Searching for the fundamental niche using individual-based habitat selection modelling across populations

Strictly speaking, fundamental niches are inestimable. Nevertheless, ecologists attempt approximating them to understand species' distribution and plasticity to environmental changes, with invaluable repercussions on both theoretical and applied ecology. So far, individual-based habitat selection models only characterized realized niches of populations delimited by physical (e.g. fences), historical (colonization) and biotic (competition) barriers constraining access to a subset of resources available to the species. As populations with different realized niches share the same fundamental niche, we developed a novel framework to scale-up response curves from population-scale habitat selection models to approximate the species' optimal habitat choices, unbiased by barriers constraining accessibility. We used GPS-locations from 147 wild mountain reindeer Rangifer t. tarandus, belonging to 7 of the remaining populations scattered throughout the subspecies' range. We linked individual choices to accessible habitat features using conditional-logistic regression with log-link function in a use-available design. Focal variables were modeled using 2nd degree polynomials on log-scale, which correspond to a Gaussian curve used to approximate the fundamental niche optimum (curve mean) and breadth (variance).

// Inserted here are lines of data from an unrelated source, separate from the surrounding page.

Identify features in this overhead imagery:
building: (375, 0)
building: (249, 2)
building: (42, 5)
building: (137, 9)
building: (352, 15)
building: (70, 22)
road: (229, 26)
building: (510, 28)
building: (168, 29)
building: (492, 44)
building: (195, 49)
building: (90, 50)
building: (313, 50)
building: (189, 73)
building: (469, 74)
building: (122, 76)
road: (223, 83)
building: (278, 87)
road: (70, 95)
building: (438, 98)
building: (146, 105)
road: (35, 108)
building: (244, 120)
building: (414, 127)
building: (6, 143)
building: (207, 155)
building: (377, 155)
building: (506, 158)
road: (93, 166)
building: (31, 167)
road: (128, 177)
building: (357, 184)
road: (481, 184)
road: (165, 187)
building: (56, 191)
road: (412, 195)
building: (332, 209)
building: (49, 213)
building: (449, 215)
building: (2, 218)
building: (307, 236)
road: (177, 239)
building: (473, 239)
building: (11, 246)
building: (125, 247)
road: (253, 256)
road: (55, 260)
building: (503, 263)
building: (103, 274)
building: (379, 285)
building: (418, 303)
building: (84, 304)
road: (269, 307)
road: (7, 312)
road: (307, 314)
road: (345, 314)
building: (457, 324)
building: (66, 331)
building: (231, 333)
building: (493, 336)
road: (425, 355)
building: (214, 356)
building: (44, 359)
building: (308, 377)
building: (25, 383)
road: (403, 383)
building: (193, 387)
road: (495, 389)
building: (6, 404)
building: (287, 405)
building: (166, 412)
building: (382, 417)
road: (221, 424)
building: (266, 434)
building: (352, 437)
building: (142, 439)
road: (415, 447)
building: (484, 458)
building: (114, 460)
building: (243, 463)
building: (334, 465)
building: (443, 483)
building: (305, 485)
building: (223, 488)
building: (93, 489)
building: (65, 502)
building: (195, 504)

Using both real and simulated data we demonstrate that robust approximations of a fundamental niche optimum and breadth can be estimated using a relatively small number of representative populations with relatively few individuals. While each classical realized niche model had strong predictive power for the focal population but poorly predicted across populations, the approximation of the fundamental niche allowed for robust inter-population comparisons in habitat quality. The proposed approach brings individual-based habitat selection models forward along the continuum from investigating the realized niche of a population towards investigating a species' fundamental niche, and allows us to quantify empirically the relationship between realized and fundamental niches. This allows improving the understanding of differences in fitness among populations, the prediction of species' distributions and plasticity to environmental changes, and suggestions for mitigation priorities.